Marigolds are fabulous for this.

We did plant ours around the border but left plenty of room. Nice thing about it is, all those flower petals end up as the seeds. Let them dry and you'll see. I bought 2 packets of seeds the first year and got hundreds if not thousands of seeds from them... bags and bags of them.

Sort of what can happen when your story goes wild! ha!

When mine takes a turn, I usually catch it when reading the chapter aloud. I'm a fairly ruthless editor of my own work though. If there is a sentence or several I especially love that are going to be cut, I paste them to a .doc where they live until needed later, if ever.

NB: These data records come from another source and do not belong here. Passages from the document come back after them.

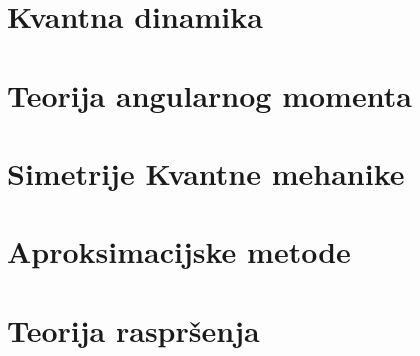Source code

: \documentclass{article}
\numberwithin{equation}{section}
\begin{document}
\newpage
\section{Kvantna dinamika}

\newpage
\section{Teorija angularnog momenta}

\newpage
\section{Simetrije Kvantne mehanike}

\newpage
\section{Aproksimacijske metode}

\newpage
\section{Teorija raspršenja}
\end{document}
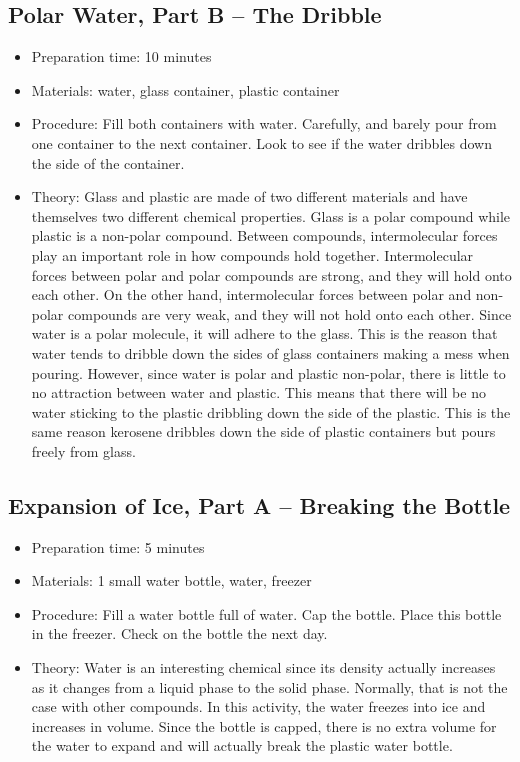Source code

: \subsection{Polar Water, Part B -- The Dribble}
\begin{itemize}
\item{Preparation time: 10 minutes}
\item{Materials: water, glass container, plastic container}
\item{Procedure: Fill both containers with water. Carefully, and barely pour from one container to the next container. Look to see if the water dribbles down the side of the container.}
\item{Theory: Glass and plastic are made of two different materials and have themselves two different chemical properties. Glass is a polar compound while plastic is a non-polar compound. Between compounds, intermolecular forces play an important role in how compounds hold together. Intermolecular forces between polar and polar compounds are strong, and they will hold onto each other. On the other hand, intermolecular forces between polar and non-polar compounds are very weak, and they will not hold onto each other. Since water is a polar molecule, it will adhere to the glass. This is the reason that water tends to dribble down the sides of glass containers making a mess when pouring. However, since water is polar and plastic non-polar, there is little to no attraction between water and plastic. This means that there will be no water sticking to the plastic dribbling down the side of the plastic. This is the same reason kerosene dribbles down the side of plastic containers but pours freely from glass.}
\end{itemize}

\subsection{Expansion of Ice, Part A -- Breaking the Bottle}
\begin{itemize}
\item{Preparation time: 5 minutes}
\item{Materials: 1 small water bottle, water, freezer}
\item{Procedure: Fill a water bottle full of water. Cap the bottle. Place this bottle in the freezer. Check on the bottle the next day.}
\item{Theory: Water is an interesting chemical since its density actually increases as it changes from a liquid phase to the solid phase. Normally, that is not the case with other compounds. In this activity, the water freezes into ice and increases in volume. Since the bottle is capped, there is no extra volume for the water to expand and will actually break the plastic water bottle.}
\end{itemize}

At least that way I feel like they're not completely wasted!!!

Patricia Stoltey said...

That's what my trusty red pen is for. I start through a manuscript and do a slash and burn on everything that doesn't belong. In my first mystery, it was all those kid memories of growing up on the farm in Illinois (the setting for most of the novel). My nostalgic rambling, which I attributed to my main character when she was supposed to be snooping someplace she didn't belong, slowed the pacing and had nothing to do with my story.

Patricia

Kerrie said...

KC, I like the idea of saving the cut parts so you don't feel like your words are gone forever.

Pat, I prefer a purple pen. :-)

tuxgirl said...

Ooh!!! I have this problem!!!

It's my first time trying to write something a bit on the longer end, and I keep running into problems with my characters. It all started when I found myself staring at this character who wasn't even supposed to exist, but was worming his way in, trying to be a major character. Then he had to go and mess up my plot, and now my story's going a completely different direction from where I wanted it to go, and I don't know how to fix it.